* _Quoted passage_:
Tag Archives: managememt

Do You Want To Keep Good People? Build an Intentional Culture

Turnover is Expensive!

The struggle to attract and keep talented employees and volunteers is universal. For businesses, the hard cost of employee turnover includes hiring and onboarding, initial training, ongoing development, and integration with the team. Finally, it includes the interim costs incurred while a position is unfilled. Yet, soft costs can be far more impactful. Turnover loads a burden on the backs of everyone in a company. These can turn into hard costs with loss of business due to poor performance.

Not-for-profit community associations have different metrics. On-site staff and volunteer turnover result in soft costs such as service gaps and overburdened remaining staff and volunteers. This, in turn, takes a toll on member satisfaction. Increased stress and pressure result. Over time, this can lead to increased turnover and lack of volunteer interest.

Another common and insidious cost of turnover can be an intentional or unintentional lack of investment in employees and volunteers, which inevitably leads to more turnover.

The vicious cycle of churn is costly. And it sucks – it sucks the life out of organizations of every sort.

* _Data extracts_:

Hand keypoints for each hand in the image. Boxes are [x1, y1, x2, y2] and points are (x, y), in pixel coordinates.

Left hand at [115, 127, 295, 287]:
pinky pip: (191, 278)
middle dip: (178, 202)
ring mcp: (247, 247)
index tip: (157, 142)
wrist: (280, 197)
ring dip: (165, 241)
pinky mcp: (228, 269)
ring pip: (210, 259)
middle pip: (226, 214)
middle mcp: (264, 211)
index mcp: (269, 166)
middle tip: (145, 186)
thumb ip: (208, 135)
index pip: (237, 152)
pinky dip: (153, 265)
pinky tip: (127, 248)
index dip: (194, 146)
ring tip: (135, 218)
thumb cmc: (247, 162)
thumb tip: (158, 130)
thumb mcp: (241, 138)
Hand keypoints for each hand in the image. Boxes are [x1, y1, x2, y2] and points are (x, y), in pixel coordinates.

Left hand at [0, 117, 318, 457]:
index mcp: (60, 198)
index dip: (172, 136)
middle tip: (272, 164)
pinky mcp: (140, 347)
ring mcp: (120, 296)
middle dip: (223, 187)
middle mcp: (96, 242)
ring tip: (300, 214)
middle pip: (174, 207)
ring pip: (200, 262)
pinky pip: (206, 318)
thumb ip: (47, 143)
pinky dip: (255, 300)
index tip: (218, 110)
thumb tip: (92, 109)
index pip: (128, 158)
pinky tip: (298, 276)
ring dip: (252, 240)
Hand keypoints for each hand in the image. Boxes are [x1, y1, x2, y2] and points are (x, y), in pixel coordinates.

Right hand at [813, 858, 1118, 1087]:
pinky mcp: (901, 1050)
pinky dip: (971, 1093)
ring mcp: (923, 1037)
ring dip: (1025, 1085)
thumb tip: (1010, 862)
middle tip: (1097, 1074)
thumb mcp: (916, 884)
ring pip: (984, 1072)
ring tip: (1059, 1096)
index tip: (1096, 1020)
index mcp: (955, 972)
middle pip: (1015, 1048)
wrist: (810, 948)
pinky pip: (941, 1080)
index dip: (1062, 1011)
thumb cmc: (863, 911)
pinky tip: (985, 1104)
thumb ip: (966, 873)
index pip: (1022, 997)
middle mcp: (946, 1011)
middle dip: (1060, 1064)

---

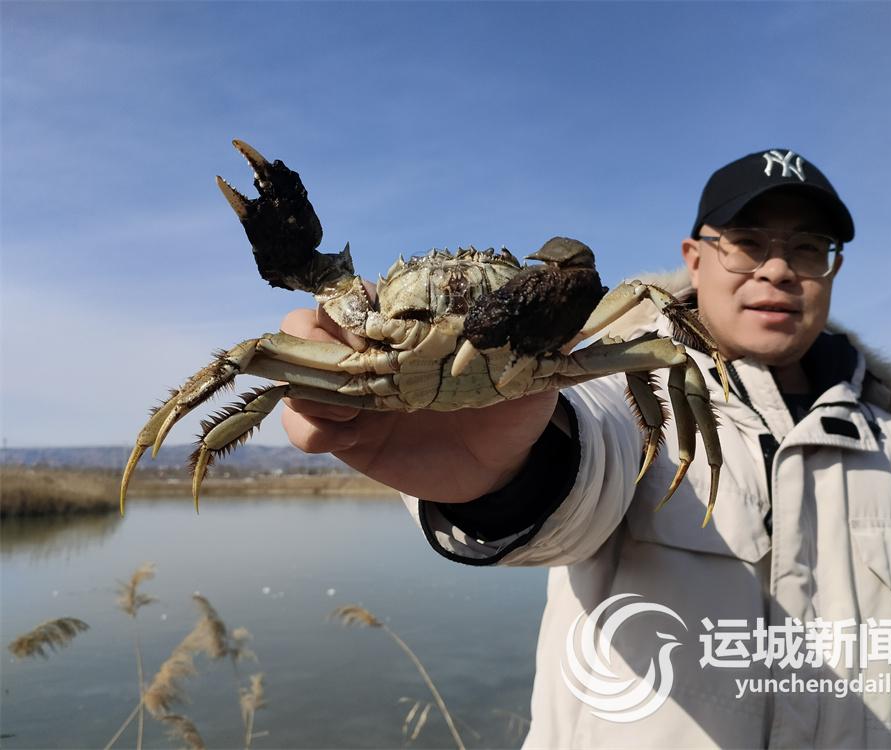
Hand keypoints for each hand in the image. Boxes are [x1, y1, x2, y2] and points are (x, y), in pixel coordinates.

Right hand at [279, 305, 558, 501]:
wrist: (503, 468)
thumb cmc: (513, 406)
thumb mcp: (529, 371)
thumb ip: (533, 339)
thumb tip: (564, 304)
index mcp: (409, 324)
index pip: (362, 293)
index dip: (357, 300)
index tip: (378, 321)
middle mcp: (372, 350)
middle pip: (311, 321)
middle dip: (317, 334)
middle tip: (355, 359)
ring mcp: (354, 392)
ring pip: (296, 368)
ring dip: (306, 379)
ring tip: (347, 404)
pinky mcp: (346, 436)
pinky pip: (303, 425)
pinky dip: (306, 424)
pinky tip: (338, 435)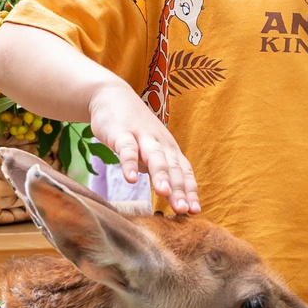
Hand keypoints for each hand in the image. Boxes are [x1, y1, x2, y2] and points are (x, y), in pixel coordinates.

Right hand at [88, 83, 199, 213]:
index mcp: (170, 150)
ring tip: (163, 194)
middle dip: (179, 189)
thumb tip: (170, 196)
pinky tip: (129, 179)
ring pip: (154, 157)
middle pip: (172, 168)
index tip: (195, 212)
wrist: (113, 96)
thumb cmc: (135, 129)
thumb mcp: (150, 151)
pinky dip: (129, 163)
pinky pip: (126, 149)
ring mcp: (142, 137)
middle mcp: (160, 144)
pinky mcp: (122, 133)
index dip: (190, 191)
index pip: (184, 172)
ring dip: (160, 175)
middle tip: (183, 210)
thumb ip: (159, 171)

* _Assignment_:
Print everything in the article on employee turnover from "The struggle to" down to "of volunteer interest.", word for word. The material has nothing to do with the article on employee turnover.

* _Your solution_:
The struggle to attract and keep talented employees and volunteers is universal. For businesses, the hard cost of employee turnover includes hiring and onboarding, initial training, ongoing development, and integration with the team. Finally, it includes the interim costs incurred while a position is unfilled. Yet, soft costs can be far more impactful. Turnover loads a burden on the backs of everyone in a company. These can turn into hard costs with loss of business due to poor performance.

Not-for-profit community associations have different metrics. On-site staff and volunteer turnover result in soft costs such as service gaps and overburdened remaining staff and volunteers. This, in turn, takes a toll on member satisfaction. Increased stress and pressure result. Over time, this can lead to increased turnover and lack of volunteer interest.